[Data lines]
------------------------------------------------

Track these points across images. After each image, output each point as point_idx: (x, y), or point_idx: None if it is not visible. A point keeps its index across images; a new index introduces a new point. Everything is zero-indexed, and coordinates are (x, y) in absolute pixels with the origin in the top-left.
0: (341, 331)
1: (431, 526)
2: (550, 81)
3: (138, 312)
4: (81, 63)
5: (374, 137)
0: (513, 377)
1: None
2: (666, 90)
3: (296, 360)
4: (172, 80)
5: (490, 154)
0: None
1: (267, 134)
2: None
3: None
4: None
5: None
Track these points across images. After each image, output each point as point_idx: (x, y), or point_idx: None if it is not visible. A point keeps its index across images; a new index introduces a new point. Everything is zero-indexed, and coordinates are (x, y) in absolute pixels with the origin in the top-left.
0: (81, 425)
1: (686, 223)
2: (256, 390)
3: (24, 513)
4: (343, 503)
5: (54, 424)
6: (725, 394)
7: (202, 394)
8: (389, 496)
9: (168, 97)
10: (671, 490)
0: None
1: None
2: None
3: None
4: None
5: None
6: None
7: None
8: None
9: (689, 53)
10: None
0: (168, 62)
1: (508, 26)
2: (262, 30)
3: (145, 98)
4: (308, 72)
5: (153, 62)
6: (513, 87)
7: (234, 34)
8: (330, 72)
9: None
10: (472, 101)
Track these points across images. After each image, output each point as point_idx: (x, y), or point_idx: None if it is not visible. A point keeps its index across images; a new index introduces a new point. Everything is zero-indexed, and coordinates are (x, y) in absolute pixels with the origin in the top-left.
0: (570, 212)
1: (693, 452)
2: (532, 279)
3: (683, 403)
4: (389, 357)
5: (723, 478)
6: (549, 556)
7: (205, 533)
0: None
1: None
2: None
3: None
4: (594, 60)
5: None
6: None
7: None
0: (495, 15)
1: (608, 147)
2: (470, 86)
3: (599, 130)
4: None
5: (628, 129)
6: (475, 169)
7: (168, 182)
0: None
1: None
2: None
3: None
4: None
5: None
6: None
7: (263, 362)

------------------------------------------------

## EXERCISE TASK
Reproduce every line of the entries above verbatim, with nothing added or left out.

## RESPONSE TO THIS TASK
Track these points across images. After each image, output each point as point_idx: (x, y), or point_idx: None if it is not visible. A point keeps its index across images; a new index introduces a new point. Everything is zero-indexed, and coordinates are (x, y) in absolute pixels with the origin in the top-left.
0: (341, 331)
1: (431, 526)
2: (550, 81)
3: (138, 312)
4: (81, 63)
5: (374, 137)
0: (513, 377)
1: None
2: (666, 90)
3: (296, 360)
4: (172, 80)
5: (490, 154)
0: None
1: (267, 134)
2: None
3: None
4: None
5: None
Track these points across images. After each image, output each point as point_idx: (x, y), or point_idx: None if it is not visible. A point keeps its index across images; a new index introduces a new point. Everything is zero-indexed, and coordinates are (x, y) in absolute pixels with the origin in the top-left.
0: (81, 425)
1: (686, 223)
2: (256, 390)
3: (24, 513)
4: (343, 503)
5: (54, 424)
6: (725, 394)
7: (202, 394)
8: (389, 496)
9: (168, 97)
10: (671, 490)
0: None
1: None
2: None
3: None
4: None
5: None
6: None
7: None
8: None
9: (689, 53)
10: None
0: (168, 62)
1: (508, 26)
2: (262, 30)
3: (145, 98)
4: (308, 72)
5: (153, 62)
6: (513, 87)
7: (234, 34)
8: (330, 72)
9: None
10: (472, 101)
Track these points across images. After each image, output each point as point_idx: (x, y), or point_idx: None if it is not visible. A point keeps its index across images; a new index introduces a new point. Everything is zero-indexed, and coordinates are (x, y) in absolute pixels with the origin in the top-left.
0: (570, 212)
1: (693, 452)
2: (532, 279)
3: (683, 403)
4: (389, 357)
5: (723, 478)
6: (549, 556)
7: (205, 533)
0: None
1: None
2: None
3: None
4: (594, 60)
5: None
6: None
7: None
0: (495, 15)
1: (608, 147)
2: (470, 86)
3: (599, 130)
4: None
5: (628, 129)
6: (475, 169)
7: (168, 182)
0: None
1: None
2: None
3: None
4: None
5: None
6: None
7: (263, 362)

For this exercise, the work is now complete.